After a long break since our plagiarism introduction, it’s time to get started on the real work. I would go and get some coffee before reading, because this is going to take a while.
The first thing you really need to know about implementing a plagiarism detection system, and most natural language processors, is called tokenising: the process of taking a document and splitting it into smaller parts before the real analysis can take place.
What exactly do I mean by that? Say you have a 300 students all handing in essays or a piece of code (we will choose the latter simply because the syntax can be easier), and you want to compare them for the purpose of finding plagiarists. We’ll say that one of these pieces of code includes the line “for i in 1..10 loop
“. The computer does not understand that snippet, or the language it is written in (ADA, incidentally). For it to compare it to other snippets, it must first do what the human brain has evolved to do naturally: split the sentences into words and extract meaning from the words. Without splitting up a page somewhat, you can understand it far less well than you can if you break it up, and you have less tolerance for slight differences when comparing documents. Same applies for the computer.
That’s not strictly true. The computer can just read those documents in as one big long string and compare them the dumb way, character by character. This, however, gives you much less tolerance for slight changes when comparing two very similar documents. A series of changes, even simple ones like adding spaces or punctuation, would make two very similar documents look different. This is a bad thing. We don’t want the cheaters to be able to beat our system by making small changes. If they make a lot of changes, that makes our life harder (are they still really cheating if they’ve changed everything?) but we certainly don’t want people them getting away with small changes.
So, we take the document, figure out what constitutes a “word” in the language of the document, and turn the document into a list of these “words”. We call these words tokens. We can compare tokens much more easily and efficiently than comparing full strings, and with more tolerance for change. So, our earlier example might be broken up like this: ["for", "i", "in", "1", "..", "10", "loop"]
Anyone who is being astute will notice that I just skipped over the real crux of the problem: how do we determine what a token is? Well, that really depends on the language that the document is in and, to an extent, the domain. Consider:
- An essay written in English is very different from an essay written in Spanish.
- An essay written in English is very different from a Java source file.
- An essay about biology is likely very different (in language and style) from an essay about history.
What you really need to understand about tokenising is that it is:
- Language specific – in that to get anywhere worthwhile with your tokeninsing, you will need a different tokeniser for each language.
- Domain specific – to get the most out of your tokeniser, it needs to be tuned to the domain of the topic (i.e. History, medicine etc) to better take advantage of how people in that domain exploit and use the language.
The latter of these two I will leave as an exercise to the reader, and not discuss much further. The former is the core of the problem we want to solve: how do we create a tokeniser for a specific language? Easy, we look at the grammar of the language.
Now, I know some people just shuddered at the mention of the word “grammar”, but it’s not so bad. The grammar for a language is simply the set of rules that allow for the construction of language features, a bunch of very simple rules that state which tokens can appear where and what form they should take when near other tokens. Thankfully, just about every computer language has a detailed specified grammar somewhere. If you’re suffering insomnia, have a look at the Ada syntax or the Java grammar. Thrilling stuff, I know.
You know your language, you have your grammar, now you need a parser. The parser takes the grammar and documents you provide, and spits out your tokens. This is a well-understood area, and you may even have some tools to do it for you. If not there are plenty of tools available that will parse for you: yacc
, bison
and lexx
are just a few command line tools that will parse documents. I would recommend SableCC if you’re writing your plagiarism detection system in Java: it has a decent API and does most of the work for you. You just need to take the trees it produces (for compiler use), and flatten them into an array; a trivial task that amounts to an in-order walk.
Wow! We’ve now tokenised the document.
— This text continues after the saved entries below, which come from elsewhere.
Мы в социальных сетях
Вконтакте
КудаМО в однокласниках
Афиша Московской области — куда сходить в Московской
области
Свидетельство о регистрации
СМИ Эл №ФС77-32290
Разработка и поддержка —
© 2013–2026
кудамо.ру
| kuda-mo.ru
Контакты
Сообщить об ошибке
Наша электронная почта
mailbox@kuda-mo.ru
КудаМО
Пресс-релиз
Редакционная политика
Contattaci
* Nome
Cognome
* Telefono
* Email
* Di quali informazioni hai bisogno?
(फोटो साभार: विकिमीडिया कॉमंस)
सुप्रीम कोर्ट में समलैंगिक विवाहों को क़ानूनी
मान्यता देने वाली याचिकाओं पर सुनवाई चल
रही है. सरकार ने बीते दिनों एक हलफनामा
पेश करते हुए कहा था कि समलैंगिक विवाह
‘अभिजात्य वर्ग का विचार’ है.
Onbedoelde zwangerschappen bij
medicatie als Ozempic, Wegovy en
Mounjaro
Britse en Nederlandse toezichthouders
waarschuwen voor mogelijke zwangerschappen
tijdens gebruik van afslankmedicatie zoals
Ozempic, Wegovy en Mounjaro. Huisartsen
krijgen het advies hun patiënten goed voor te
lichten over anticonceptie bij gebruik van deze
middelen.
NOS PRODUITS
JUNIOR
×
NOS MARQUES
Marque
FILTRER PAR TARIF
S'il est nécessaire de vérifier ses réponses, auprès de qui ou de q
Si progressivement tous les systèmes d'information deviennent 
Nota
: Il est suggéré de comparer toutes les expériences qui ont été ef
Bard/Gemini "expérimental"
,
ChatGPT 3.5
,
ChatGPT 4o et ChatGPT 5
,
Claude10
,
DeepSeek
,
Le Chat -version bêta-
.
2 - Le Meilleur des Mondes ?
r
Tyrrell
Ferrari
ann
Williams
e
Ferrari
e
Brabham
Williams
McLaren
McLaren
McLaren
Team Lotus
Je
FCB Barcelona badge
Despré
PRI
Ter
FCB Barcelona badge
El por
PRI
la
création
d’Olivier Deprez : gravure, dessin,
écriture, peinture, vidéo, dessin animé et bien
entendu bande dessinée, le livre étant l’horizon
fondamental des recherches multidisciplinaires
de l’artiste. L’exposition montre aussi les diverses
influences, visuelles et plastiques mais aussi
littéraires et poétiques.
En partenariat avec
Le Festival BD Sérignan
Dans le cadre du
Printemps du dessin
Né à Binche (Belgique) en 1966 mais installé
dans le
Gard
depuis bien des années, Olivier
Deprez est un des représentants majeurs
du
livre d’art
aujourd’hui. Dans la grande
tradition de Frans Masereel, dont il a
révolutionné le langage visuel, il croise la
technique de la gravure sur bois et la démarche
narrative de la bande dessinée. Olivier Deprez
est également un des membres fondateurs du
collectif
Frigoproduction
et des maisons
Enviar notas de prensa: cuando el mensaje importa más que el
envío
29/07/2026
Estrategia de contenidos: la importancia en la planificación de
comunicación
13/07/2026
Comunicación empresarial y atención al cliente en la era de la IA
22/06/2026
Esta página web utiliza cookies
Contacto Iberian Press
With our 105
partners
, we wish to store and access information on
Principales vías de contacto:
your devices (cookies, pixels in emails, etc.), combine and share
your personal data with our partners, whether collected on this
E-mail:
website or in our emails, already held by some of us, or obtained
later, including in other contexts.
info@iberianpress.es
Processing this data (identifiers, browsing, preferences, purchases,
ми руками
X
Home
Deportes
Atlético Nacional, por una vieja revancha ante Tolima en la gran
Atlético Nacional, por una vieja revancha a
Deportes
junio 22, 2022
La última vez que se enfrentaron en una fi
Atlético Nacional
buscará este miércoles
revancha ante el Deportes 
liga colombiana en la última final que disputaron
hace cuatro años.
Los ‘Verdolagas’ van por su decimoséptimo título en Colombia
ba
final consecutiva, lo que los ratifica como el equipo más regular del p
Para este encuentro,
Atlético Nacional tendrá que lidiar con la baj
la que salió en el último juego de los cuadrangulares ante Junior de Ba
End of story.
Well, not quite. The problem with using a pure parser-and-grammar approach is that it doesn’t work if your input (your code snippets or essays) are malformed. If even one part of your document breaks a rule, your parser is going to complain. Most will refuse to process it further. Handling this is your responsibility, and it’s not an easy problem to solve. The simplest solution I can suggest is falling back to white-space tokenising when something fails and logging the problem, feeding a better solution into the next version of your system. It’s hardly ideal. Also, always remember Postel’s law and consider that just because someone doesn’t fully follow the rules of a language, that does not mean they should get away with plagiarism.
Are we done now? No, but we’ve done enough for today. More tokenising soon.